Ещё в окно Игорь видел, как исхудалые, чёрные, согбенные люди бредут к Неве с чайниками и ведёрками за водой, иногда тащат за собою салазки, на которые поставлена пара кастрюль, сопротивляются ветру, слушают на ходу звук снарядов, безошибочно определяя, куда направляется чушка, чья она – наша иль немецкая. Без невской водицы ещё хуже, чем без стодвадцатипятиграммовой пайки хлеба. Без этих вещей в Ленинграде жизни совсем нет. Каретникову очень хотелось хоть чем-то помочь этим людям, помочь нести ведёрко или тянуть салазки, хотелось просто выйти на улицу, посочувствовать, обогреть словом, но он не мог этого сделать – был лежачим больным. Оставалось одно – сочувствовать и думать о матери.

Вода действительно не меньше, чем хлеб, значила в жизни блокадников. В Полюстрово, как слышал Игорь, минеральная вода, например, людей от голода спасала. Полюстровскую воду открыл, сказывают, сам Пётр Первый, попробовал её и одобрил: «Хар-раша!» Игорь много раз пил её до войны. Ржавая, пузырчатая, крепкая, вкусом своим напоминает боржоми – так же шибает в нос, так же остра. Ею в самую пору горячий шашлык запивать. Игорь подумал о шашлыке и тут же поморщился от боли: ударило в висок, во рту мгновенно собралась голодная слюна, скаталась в ком. Железом ещё вода «Полюстрово» отдаёт: отопьёшь пару глотков – на зубах металл скрипит.

В воде этой и впрямь много железа было, а оно, как говорят, здорово поддерживает в человеке силы, даже голод утоляет, вот ведь как.
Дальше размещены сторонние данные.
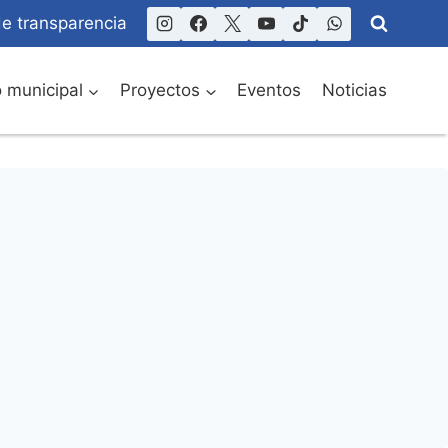
de transparencia
o municipal
Proyectos
Eventos
Noticias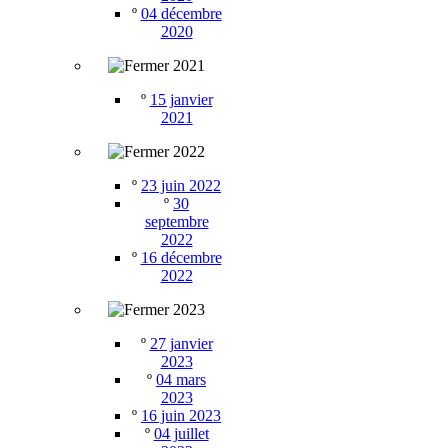
º
04 décembre
2020
2021
º
15 janvier
2021
2022
º
23 juin 2022
º
30
septembre
2022
º
16 décembre
2022
2023
º
27 janvier
2023
º
04 mars
2023
º
16 juin 2023
º
04 juillet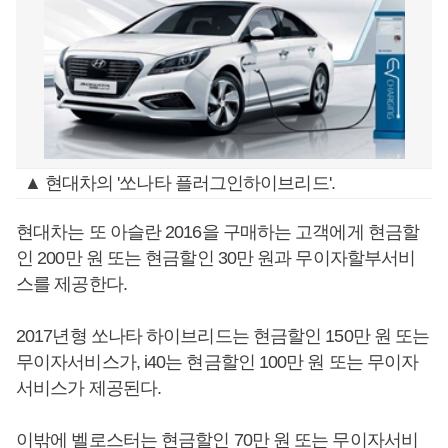
▲ 현대차의 '쏘나타 플러그인하이브리드'.
현대차는 또 아슬란 2016을 구매하는 고객에게 현금할
인 200만 원 또는 현금할인 30만 원과 무이자할부서비
스를 제공한다.
2017년형 쏘나타 하이브리드는 현금할인 150만 원 또는
무이자서비스가, i40는 현금할인 100만 원 또는 무이자
서비스가 제공된다.
이밖에 벨로스터는 현금할인 70만 원 또는 무이자서비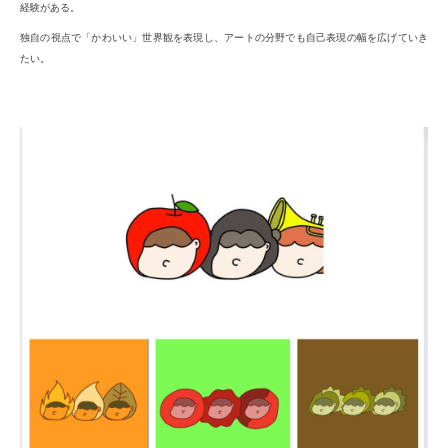
経験がある。
独自の視点で「かわいい」世界観を表現し、アートの分野でも自己表現の幅を広げていき
たい。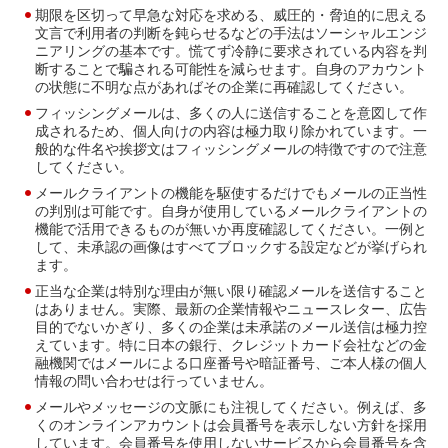
期限を区切って早急な対応を求める、威圧的・脅迫的に思える
文言で利用者の判断を鈍らせるなどの手法はソーシャルエンジ
ニアリングの基本です。慌てず冷静に要求されている内容を判
断することで騙される可能性を減らせます。自身のアカウント
の状態に不明な点があればその企業に再確認してください。
フィッシングメールは、多くの人に送信することを意図して作
成されるため、個人向けの内容は極力取り除かれています。一
般的な件名や挨拶文はフィッシングメールの特徴ですので注意
してください。
メールクライアントの機能を駆使するだけでもメールの正当性
の判別は可能です。自身が使用しているメールクライアントの
機能で活用できるものが無いか再度確認してください。一例と
して、未承認の画像はすべてブロックする設定などが挙げられ
ます。
正当な企業は特別な理由が無い限り確認メールを送信すること
はありません。実際、最新の企業情報やニュースレター、広告
目的でないかぎり、多くの企業は未承諾のメール送信は極力控
えています。特に日本の銀行、クレジットカード会社などの金
融機関ではメールによる口座番号や暗証番号、ご本人様の個人
情報の問い合わせは行っていません。
メールやメッセージの文脈にも注視してください。例えば、多
くのオンラインアカウントは会員番号を表示しない方針を採用
しています。会員番号を使用しないサービスから会員番号を含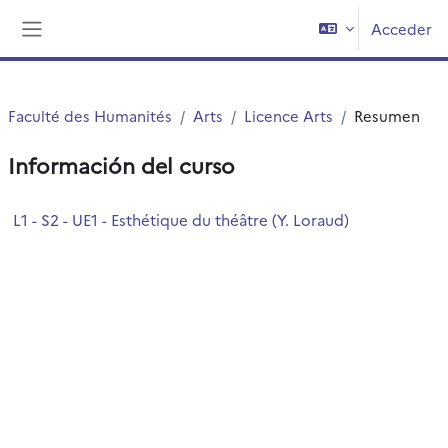
Salta al contenido principal
Acceder
Panel lateral
Faculté des Humanités
Arts
Licence Arts
Resumen
Información del curso
L1 - S2 - UE1 - Esthétique du théâtre (Y. Loraud)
Во всяком случае, в Полюстрово умерших насчитывалось в несколько раз меньше, чем в других ленинградских районах.

Первым делом, когда Игорь очнулся, то хотел нацарапать матери записку, что он-де жив, царапнуло его только, и по этой причине попал временно в госпиталь, но потом подумал, что незачем тревожить мать – сообщение о госпитале может просто-напросто убить её.

Вспомнил, что перед самым ранением послал матери два письма подряд, с разницей в несколько часов, и пока полевая почта будет перекладывать их из машины в машину, из ящика в ящик, из одной сумки в другую, пока принесут матери – время пройдёт, так что ничего страшного. А той порою он оклемается, на ноги встанет, перед отправкой на фронт выпросит день отпуска, чтобы побывать у матери – ведь она живёт тут же, на Васильевском острове, в глубинке, только поближе к Голодаю, на котором, как гласит молва, были когда-то погребены тела казнённых декабристов. Ох, и обрадуется же ему мама!